Néanmoins, la raison pour laquelle cette œuvre a fait pleurer et rire tant de gens est claire. 'La Reine des Larmes' est finalement "l'histoire de deux personnes qui, croyant que l'amour est terminé, se regardent à nouveau seulement lorsqu'elles sont confrontées à la véritable fin". Lorsque la fatigue de la vie conjugale, les responsabilités partagées entre la famille et le travail, et les vérités non dites qui ont blessé l'un et l'autre commencent à se révéler, les téléspectateurs se remémorent leurs propres expériences et s'identifient émotionnellement. Comme la présentation de la trilogie 〈Before〉 et Céline, ce drame capture quelque chose qui reste même après la date d'expiration de l'amour.

Un drame visuellement explosif

Que ce soit en amour ou en mariage, ceux qui ont vécu des moments où les soupirs ont remplacé les mots à un moment donné riront et pleureront particulièrement en voyant les disputes et les réconciliations de Hyun-woo et Hae-in. Les pensées "Nous avons aussi vécu cela" ou "J'ai peur que nous finissions comme ça" se croisent, et le drame apparaît non pas comme un simple divertissement, mais comme une sorte de simulation de relations.

Il convient également aux téléspectateurs qui souhaitent voir un drame combinant chaebol, campagne, entreprise et famille. Cette œuvre mélange un drame de classe supérieure flamboyant avec une chaleureuse comédie familiale rurale, un thriller chaebol et un cœur mélodramatique, mais la combinaison n'est pas si mauvaise. C'est comme si l'on mettait 〈Parasite〉 et 〈Little Forest〉 dans un mixeur et qu'on saupoudrait légèrement 〈Penthouse〉 et 〈Hospital Playlist〉. Tant que l'on est prêt à apprécier un certain degré de situations exagérées, on peut suivre l'histoire comme un grand huit pendant les 16 épisodes.
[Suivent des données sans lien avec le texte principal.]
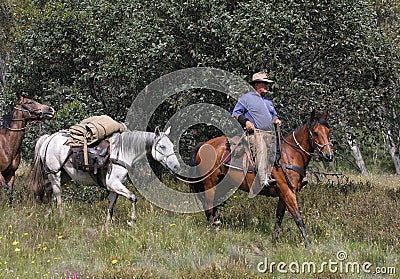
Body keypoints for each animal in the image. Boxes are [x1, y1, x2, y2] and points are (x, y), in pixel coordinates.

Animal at [29, 127, 181, 228]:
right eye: (162, 146)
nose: (176, 167)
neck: (122, 153)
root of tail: (49, 138)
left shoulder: (115, 187)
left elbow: (111, 206)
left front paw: (107, 227)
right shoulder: (114, 184)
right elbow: (133, 197)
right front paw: (132, 220)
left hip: (64, 175)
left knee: (50, 190)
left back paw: (48, 215)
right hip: (55, 173)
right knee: (58, 195)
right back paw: (60, 217)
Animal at [189, 110, 332, 246]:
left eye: (328, 131)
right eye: (316, 133)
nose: (329, 155)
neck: (290, 155)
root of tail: (203, 144)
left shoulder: (283, 195)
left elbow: (279, 218)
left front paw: (274, 241)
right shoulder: (288, 191)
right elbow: (298, 218)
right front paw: (308, 244)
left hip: (223, 183)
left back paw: (217, 227)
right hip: (210, 183)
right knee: (209, 207)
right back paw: (212, 231)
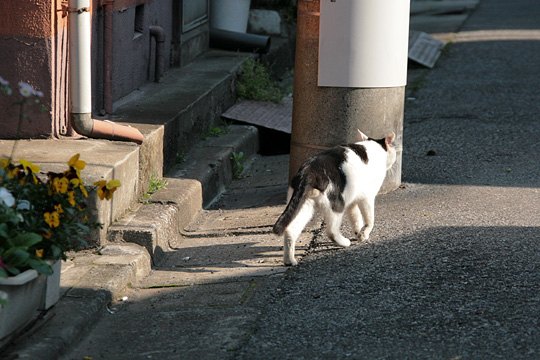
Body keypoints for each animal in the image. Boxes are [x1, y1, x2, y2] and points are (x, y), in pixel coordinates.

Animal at [274, 129, 396, 264]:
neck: (374, 148)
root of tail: (308, 170)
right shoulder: (367, 198)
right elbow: (370, 220)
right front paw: (364, 233)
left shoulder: (352, 202)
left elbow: (356, 218)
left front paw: (359, 234)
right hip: (337, 204)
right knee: (331, 231)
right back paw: (344, 242)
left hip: (305, 206)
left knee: (290, 230)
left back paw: (289, 260)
Pour les fans de Kim Soo-hyun et Kim Ji-won, c'est un incontournable. Les deux acteurs offrent des performances de carrière, et leur chimie ensemble est si forte qu'elle peut donner l'impression qu'ils s'aiment réellement. Pour les fans, c'est un véritable festin.

C'est également un bon choix pour les téléspectateurs étrangers qui souhaitent ressentir à nouveau le modèle du K-melo. En réponse à la question "Pourquoi les dramas coréens font-ils pleurer et rire les gens ?", cette œuvre fournit une réponse assez satisfaisante. Si vous souhaitez goûter à la réalité et à la fantaisie, aux larmes et aux rires, à l'amour et à la séparation en même temps, 'La Reine des Larmes' est une œuvre qui mérite son titre.

Après avoir regardé ce drame, vous pourriez penser silencieusement : "Même à ce moment où je pensais que c'était fini, il y avait en fait encore un peu de cœur qui restait." Au moment où vous pensiez que la date d'expiration de l'amour était passée, cela pourrait simplement être que l'étiquette s'était estompée et n'était plus visible. Pour ceux qui souhaitent revérifier ce sentiment lourd, je recommande prudemment cette œuvre. Mais préparez-vous à avoir suffisamment de mouchoirs.